Monday, June 14
Yogyakarta, Java, Indonesia
I walked over a mile down to the Kraton, also known as the Sultan's Palace, today to listen to the gamelan orchestra practice, which they do every Monday and Wednesday from 10:30 a.m. until noon. I got there late and only saw about half of the performance, but it sounded wonderfully tranquil and majestic. The musicians were really old school. I wouldn't be surprised if some of them played on those old Javanese gamelan LPs that the Nonesuch label recorded and released back in the early 1970s. Scores of tourists who were checking out the rest of the Sultan's Palace filed in and out over on the side of the pavillion. A few stopped to take a photo, but most of them barely even listened to the music. How sad! When it ended, I walked around the rest of the compound and took a bunch of snaps.
There's a museum inside dedicated to Sultan Hamengkubuwono IX, the current Sultan's dad, who was the first Governor of the Yogyakarta Special Region, the ninth Sultan of Sultanate of Yogyakarta from 1940 until his death in 1988, and the second vice president of Indonesia during the Suharto's reign. The museum is a huge place, comprised of numerous buildings that proudly display the Sultan's military outfits and weapons, royal finery and full regalia, numerous large portraits of himself and the family, plus furniture, china, tools, and pretty much everything else from his personal stash.
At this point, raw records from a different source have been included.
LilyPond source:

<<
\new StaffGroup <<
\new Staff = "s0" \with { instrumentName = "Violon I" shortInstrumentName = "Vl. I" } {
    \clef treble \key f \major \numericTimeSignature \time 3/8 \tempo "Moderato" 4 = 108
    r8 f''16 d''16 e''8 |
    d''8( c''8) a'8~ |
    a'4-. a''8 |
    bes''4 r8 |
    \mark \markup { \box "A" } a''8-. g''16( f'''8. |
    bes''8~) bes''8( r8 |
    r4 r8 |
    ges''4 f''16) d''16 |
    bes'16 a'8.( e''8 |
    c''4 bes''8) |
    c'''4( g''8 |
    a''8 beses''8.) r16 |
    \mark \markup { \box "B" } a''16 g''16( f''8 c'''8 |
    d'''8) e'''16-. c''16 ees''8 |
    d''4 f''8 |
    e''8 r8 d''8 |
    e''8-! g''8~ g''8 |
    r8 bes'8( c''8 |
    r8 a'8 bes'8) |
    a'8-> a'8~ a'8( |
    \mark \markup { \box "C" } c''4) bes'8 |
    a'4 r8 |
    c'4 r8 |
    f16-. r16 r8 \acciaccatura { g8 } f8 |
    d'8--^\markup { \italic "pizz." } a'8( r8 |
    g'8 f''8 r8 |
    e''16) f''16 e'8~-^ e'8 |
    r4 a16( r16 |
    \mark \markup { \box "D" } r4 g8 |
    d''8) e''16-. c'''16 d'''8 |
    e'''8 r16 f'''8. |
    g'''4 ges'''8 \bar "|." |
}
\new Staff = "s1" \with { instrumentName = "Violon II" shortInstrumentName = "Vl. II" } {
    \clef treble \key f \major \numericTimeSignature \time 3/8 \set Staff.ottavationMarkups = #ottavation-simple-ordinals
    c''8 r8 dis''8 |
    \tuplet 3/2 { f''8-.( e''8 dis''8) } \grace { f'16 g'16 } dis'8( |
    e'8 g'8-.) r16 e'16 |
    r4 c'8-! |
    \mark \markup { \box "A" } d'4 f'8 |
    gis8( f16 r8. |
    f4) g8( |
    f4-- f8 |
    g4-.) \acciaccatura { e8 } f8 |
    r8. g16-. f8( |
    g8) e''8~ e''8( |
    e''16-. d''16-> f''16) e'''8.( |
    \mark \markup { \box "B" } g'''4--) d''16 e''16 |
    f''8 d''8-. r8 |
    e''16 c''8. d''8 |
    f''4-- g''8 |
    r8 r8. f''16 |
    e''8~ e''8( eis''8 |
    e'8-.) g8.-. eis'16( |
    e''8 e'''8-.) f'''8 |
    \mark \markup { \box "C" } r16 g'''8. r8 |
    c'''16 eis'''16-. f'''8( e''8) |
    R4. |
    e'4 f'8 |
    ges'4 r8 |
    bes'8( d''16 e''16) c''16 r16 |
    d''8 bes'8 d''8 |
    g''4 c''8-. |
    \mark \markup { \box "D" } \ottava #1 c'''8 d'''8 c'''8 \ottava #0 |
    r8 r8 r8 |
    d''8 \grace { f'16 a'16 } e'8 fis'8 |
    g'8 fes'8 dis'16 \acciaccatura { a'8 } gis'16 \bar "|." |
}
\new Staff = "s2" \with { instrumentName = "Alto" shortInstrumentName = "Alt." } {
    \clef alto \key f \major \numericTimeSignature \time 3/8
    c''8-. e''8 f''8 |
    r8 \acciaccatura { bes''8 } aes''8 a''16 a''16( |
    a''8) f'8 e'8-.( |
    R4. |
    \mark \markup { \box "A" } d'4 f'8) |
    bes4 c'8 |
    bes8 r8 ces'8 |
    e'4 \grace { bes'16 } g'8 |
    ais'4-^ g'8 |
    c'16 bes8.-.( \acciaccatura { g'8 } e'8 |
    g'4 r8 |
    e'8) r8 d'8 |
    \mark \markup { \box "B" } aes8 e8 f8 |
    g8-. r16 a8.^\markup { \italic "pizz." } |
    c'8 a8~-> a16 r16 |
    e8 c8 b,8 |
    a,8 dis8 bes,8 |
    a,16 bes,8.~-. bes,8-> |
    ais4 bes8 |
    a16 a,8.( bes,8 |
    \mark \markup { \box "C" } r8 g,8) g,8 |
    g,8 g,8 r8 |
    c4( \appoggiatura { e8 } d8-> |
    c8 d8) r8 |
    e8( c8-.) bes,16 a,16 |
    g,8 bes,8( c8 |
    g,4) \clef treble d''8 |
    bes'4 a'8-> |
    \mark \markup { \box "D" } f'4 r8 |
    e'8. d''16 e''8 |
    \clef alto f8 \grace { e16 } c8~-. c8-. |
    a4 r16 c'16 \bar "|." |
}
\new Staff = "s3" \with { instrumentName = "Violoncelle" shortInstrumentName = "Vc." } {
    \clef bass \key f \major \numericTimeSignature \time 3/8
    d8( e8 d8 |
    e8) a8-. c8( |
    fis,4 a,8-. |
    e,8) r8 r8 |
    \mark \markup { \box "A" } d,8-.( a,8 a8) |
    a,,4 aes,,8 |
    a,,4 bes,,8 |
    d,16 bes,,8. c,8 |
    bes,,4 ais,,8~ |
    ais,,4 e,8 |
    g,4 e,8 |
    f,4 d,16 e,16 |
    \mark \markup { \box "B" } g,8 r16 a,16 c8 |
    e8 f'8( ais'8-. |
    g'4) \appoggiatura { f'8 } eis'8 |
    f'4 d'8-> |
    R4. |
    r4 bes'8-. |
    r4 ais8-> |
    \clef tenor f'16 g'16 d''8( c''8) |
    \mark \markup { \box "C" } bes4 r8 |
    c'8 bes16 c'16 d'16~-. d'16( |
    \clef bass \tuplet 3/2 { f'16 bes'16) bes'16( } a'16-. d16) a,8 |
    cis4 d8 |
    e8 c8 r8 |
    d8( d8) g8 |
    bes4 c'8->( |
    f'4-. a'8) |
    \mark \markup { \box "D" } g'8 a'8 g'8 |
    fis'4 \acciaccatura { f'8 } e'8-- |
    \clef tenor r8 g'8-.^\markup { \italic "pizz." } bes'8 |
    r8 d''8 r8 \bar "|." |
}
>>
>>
I also stopped by a little shop where a couple of artisans make those insanely detailed Wayang Kulit shadow puppets by hand. That was so amazing.
I took a becak a couple of miles down to the Purawisata to catch a performance of the Ramayana Ballet, a version of the epic Hindu battle / love story. There were plenty of fight scenes throughout, featuring punching, kicking, archery and even a real-life flame war with torches; and lots o' tender love scenes. Although the dancers and gamelan musicians put on a fine performance, the musicians' efforts were drowned out by a huge din created by a row of big, loud electric fans that ran down each side of the hall, and a really rude audience of European tourists who talked through much of the show. To top it all off, the venue featured the acoustics of an airplane hangar, which, coupled with the aforementioned electric fans and audience, made it nearly impossible to hear the music and singing. The Javanese gamelan really needs to step it up and play a lot louder under these circumstances.